Fan Xiaohui, Fang Hong, Hong Huixiao, Perkins Roger, Shi Leming, Tong Weida
National Center for Toxicological Research, US Food and Drug Administration, Jefferson, AR 72079, USA.
Anal Biochem. 2009 Feb 15;385(2):203-7. doi: 10.1016/j.ab.2008.11.019. Epub 2008 Dec 6.
Quality control of a microarray experiment has become an important issue for both research and regulation. External RNA controls (ERCs), which can be either added to the total RNA level (tERCs) or introduced right before hybridization (cERCs), are designed and recommended by commercial microarray platforms for assessment of performance of a microarray experiment. However, the utility of ERCs has not been fully realized mainly due to the lack of sufficient data resources. The US Food and Drug Administration (FDA)-led community-wide Microarray Quality Control (MAQC) study generates a large amount of microarray data with implementation of ERCs across several commercial microarray platforms. The utility of ERCs in quality control by assessing the ERCs' concentration-response behavior was investigated in the MAQC study. In this work, an ERC-based correlation analysis was conducted to assess the quality of a microarray experiment. We found that the pairwise correlations of tERCs are sample independent, indicating that the array data obtained from different biological samples can be treated as technical replicates in analysis of tERCs. Consequently, the commonly used quality control method of applying correlation analysis on technical replicates can be adopted for assessing array performance based on different biological samples using tERCs. The proposed approach is sensitive to identifying outlying assays and is not dependent on the choice of normalization method.

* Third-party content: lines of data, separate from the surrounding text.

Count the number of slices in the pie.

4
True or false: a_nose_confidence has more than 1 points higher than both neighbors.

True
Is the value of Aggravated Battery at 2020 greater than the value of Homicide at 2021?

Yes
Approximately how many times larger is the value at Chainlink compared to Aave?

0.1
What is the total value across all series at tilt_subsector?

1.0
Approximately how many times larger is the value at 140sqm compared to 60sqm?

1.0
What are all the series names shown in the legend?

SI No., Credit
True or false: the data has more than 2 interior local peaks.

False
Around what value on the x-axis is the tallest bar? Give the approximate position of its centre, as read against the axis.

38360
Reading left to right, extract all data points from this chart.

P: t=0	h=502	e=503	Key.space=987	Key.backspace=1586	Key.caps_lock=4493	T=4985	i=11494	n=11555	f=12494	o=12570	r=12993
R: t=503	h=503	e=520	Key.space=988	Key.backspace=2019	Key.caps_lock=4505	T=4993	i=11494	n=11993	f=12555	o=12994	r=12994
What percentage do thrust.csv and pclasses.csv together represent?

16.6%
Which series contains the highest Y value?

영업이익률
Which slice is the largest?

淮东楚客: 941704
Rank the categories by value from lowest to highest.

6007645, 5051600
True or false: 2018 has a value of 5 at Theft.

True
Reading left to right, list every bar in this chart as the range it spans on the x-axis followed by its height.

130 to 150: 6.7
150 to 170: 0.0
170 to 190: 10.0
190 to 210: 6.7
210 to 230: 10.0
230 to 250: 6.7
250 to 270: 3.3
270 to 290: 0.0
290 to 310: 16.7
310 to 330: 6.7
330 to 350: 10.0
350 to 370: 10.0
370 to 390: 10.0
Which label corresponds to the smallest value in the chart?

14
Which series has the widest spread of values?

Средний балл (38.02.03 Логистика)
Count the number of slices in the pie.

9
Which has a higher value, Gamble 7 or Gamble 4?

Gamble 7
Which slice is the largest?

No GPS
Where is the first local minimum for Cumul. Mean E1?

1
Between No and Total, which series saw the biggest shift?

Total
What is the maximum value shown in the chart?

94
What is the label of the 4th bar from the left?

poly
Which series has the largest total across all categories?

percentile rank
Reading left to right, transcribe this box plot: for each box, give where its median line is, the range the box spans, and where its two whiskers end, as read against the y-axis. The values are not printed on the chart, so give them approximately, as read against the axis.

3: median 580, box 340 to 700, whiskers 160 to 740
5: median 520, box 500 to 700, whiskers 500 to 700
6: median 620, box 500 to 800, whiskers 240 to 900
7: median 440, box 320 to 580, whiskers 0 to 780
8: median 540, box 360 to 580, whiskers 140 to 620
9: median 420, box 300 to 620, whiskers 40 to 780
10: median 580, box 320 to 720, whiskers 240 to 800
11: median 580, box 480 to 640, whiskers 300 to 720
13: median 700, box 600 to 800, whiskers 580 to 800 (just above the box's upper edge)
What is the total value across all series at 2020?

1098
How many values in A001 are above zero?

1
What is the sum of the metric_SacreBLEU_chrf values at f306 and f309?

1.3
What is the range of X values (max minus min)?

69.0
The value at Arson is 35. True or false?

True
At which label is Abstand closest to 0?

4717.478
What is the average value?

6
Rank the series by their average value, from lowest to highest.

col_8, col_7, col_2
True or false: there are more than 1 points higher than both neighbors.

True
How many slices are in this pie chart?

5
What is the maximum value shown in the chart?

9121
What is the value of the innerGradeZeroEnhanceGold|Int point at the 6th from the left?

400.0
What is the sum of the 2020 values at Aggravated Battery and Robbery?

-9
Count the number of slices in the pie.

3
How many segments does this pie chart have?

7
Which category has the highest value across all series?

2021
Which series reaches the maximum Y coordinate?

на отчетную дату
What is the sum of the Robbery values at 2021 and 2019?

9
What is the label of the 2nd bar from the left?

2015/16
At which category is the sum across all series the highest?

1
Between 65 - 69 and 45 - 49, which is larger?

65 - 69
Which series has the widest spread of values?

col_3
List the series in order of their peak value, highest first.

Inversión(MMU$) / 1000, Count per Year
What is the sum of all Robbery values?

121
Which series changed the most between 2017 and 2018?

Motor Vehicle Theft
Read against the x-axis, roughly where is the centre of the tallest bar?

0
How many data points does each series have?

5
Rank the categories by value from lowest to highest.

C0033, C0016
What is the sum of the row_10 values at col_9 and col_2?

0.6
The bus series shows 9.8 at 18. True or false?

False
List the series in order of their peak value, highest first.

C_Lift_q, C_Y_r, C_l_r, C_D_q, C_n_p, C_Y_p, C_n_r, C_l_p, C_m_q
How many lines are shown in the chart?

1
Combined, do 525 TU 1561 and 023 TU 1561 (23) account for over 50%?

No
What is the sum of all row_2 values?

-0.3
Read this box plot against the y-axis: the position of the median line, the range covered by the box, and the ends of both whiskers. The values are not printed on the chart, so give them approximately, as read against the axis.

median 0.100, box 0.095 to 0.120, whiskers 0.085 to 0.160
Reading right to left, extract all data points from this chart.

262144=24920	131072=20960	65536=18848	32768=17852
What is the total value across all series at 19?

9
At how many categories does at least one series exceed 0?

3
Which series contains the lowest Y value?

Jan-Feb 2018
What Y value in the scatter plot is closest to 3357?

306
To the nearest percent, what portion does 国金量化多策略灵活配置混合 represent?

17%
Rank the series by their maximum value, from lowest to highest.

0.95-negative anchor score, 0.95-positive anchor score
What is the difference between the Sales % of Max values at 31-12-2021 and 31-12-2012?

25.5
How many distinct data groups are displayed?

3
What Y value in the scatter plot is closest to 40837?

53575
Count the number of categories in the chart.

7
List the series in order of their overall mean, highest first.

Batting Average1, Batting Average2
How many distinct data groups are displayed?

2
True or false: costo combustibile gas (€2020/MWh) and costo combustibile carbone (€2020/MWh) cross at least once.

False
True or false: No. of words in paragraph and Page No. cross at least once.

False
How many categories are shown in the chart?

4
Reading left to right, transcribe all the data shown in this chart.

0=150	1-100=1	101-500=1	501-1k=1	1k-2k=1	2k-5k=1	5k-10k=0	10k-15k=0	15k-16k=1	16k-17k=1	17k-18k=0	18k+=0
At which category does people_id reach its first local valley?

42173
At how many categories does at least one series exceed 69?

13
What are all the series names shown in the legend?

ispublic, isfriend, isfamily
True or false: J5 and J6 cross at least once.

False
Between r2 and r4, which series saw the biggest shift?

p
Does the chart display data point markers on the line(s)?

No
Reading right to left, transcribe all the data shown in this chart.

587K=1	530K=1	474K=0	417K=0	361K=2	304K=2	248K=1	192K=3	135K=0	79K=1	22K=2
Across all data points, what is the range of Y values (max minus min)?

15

微阵列实验的质量控制已成为研究和监管中的一个重要问题。外部RNA对照(ERC),既可以添加到总RNA水平(tERC),也可以在杂交前直接引入(cERC),是商业微阵列平台设计并推荐用于评估微阵列实验性能的。然而,由于缺乏足够的数据资源,ERC的效用尚未得到充分实现。由美国食品药品监督管理局(FDA)牵头的全社区微阵列质量控制(MAQC)研究通过在多个商业微阵列平台上实施ERC生成了大量微阵列数据。MAQC研究中对通过评估ERC的浓度-反应行为来进行质量控制时ERC的效用进行了研究。在这项工作中,进行了基于ERC的相关性分析以评估微阵列实验的质量。我们发现tERC的成对相关性与样本无关,这表明从不同生物样本获得的阵列数据在tERC分析中可被视为技术重复。因此,基于tERC对不同生物样本进行阵列性能评估时,可以采用在技术重复上应用相关性分析这种常用的质量控制方法。所提出的方法对于识别异常检测很敏感,并且不依赖于归一化方法的选择。